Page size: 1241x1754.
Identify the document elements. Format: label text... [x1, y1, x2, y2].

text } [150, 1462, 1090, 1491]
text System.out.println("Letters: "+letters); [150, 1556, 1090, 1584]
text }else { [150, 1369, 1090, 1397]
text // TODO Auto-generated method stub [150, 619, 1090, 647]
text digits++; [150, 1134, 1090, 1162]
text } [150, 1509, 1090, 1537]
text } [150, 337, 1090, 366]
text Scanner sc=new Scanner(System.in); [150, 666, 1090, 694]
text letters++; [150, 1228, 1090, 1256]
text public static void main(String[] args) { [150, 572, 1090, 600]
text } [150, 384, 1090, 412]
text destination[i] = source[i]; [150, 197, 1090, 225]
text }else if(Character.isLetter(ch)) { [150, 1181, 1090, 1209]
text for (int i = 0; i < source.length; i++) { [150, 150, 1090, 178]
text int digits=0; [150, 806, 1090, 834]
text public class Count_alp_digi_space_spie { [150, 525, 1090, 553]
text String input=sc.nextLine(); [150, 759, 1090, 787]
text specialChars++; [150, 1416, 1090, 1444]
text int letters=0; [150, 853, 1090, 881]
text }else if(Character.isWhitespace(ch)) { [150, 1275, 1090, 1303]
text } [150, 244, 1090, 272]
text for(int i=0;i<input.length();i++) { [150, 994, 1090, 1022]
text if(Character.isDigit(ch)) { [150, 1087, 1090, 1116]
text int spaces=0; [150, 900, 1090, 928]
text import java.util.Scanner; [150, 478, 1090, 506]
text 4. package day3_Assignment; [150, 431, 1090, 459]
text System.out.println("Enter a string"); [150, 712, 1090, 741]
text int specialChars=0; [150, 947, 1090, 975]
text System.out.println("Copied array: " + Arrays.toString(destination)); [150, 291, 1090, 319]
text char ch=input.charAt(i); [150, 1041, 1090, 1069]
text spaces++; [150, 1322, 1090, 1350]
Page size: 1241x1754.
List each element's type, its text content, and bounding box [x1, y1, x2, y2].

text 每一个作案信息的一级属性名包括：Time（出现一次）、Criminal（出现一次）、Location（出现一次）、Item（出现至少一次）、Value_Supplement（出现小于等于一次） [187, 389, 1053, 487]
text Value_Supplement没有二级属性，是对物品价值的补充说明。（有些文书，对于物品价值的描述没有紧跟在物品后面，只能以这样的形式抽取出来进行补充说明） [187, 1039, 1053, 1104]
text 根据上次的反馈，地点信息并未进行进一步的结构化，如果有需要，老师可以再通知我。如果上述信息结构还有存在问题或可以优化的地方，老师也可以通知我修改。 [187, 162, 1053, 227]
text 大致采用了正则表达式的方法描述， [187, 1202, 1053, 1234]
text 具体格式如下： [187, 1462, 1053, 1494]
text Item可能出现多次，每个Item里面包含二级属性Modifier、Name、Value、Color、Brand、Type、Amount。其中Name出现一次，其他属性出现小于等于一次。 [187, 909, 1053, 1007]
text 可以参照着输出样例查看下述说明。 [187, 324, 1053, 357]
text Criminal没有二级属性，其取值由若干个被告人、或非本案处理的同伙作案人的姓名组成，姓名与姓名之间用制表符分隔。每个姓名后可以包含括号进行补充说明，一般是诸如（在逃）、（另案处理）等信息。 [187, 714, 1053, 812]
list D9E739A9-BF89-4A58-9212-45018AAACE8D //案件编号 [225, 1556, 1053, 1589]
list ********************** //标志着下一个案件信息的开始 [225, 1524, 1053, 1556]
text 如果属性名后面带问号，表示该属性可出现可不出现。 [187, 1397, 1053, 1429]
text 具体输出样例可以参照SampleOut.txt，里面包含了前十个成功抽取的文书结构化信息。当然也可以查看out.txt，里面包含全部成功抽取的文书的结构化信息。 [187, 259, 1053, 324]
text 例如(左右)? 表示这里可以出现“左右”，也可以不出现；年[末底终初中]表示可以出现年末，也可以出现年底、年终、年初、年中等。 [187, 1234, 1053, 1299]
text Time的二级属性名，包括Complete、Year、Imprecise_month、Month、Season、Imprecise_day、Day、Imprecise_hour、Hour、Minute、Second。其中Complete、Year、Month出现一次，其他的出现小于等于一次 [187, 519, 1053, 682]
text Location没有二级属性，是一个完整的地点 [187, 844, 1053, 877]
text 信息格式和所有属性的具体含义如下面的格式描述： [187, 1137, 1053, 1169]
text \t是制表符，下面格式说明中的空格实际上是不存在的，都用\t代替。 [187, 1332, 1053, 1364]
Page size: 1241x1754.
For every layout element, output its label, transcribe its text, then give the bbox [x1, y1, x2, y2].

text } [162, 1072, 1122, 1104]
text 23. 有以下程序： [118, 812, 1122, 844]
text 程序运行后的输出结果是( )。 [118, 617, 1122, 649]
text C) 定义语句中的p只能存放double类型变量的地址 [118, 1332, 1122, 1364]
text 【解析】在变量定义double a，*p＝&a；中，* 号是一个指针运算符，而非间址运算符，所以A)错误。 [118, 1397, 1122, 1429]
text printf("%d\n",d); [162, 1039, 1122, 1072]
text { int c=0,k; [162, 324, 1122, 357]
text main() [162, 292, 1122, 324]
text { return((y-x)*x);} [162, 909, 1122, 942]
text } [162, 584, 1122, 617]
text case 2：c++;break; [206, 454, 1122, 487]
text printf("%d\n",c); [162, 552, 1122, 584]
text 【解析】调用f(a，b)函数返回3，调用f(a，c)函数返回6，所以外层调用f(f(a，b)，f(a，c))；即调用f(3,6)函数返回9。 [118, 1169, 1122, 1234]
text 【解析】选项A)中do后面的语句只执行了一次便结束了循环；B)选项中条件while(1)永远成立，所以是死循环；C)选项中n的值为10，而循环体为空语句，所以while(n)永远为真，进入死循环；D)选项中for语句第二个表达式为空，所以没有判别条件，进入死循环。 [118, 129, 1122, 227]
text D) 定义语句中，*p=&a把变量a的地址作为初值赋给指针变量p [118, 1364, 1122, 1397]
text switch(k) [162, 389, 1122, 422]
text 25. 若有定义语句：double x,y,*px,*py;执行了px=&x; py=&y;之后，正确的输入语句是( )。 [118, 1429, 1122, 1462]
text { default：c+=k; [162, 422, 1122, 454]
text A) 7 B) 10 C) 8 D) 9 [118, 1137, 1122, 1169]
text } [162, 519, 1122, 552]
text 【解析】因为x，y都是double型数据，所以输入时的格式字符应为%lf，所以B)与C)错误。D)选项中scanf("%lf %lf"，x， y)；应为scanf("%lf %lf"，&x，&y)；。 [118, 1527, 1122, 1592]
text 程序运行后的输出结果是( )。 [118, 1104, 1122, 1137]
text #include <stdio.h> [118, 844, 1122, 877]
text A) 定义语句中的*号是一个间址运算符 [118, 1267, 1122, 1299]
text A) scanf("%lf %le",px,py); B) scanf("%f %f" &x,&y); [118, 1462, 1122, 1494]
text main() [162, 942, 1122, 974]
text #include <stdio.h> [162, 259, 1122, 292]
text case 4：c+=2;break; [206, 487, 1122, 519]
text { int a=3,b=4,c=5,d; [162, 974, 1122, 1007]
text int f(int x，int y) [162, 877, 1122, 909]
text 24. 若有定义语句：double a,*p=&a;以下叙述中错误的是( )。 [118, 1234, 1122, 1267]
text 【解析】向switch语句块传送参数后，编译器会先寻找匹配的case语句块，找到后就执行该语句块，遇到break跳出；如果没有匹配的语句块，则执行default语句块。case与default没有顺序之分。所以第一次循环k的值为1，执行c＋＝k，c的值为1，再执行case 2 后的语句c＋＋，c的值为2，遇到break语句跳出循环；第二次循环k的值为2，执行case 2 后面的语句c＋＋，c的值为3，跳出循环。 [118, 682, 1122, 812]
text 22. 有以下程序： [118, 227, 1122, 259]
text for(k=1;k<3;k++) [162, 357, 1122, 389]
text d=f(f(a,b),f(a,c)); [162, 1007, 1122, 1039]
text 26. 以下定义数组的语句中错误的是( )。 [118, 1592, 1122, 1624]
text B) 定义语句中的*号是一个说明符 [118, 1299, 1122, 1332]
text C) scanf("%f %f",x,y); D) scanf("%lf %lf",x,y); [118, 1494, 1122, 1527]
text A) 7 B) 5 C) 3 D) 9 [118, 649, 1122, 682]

[Requirement]:
Gather all lines from the listing above in which "digits" occurs.

[Completed exercise]:
text digits++; [150, 1134, 1090, 1162]
text int digits=0; [150, 806, 1090, 834]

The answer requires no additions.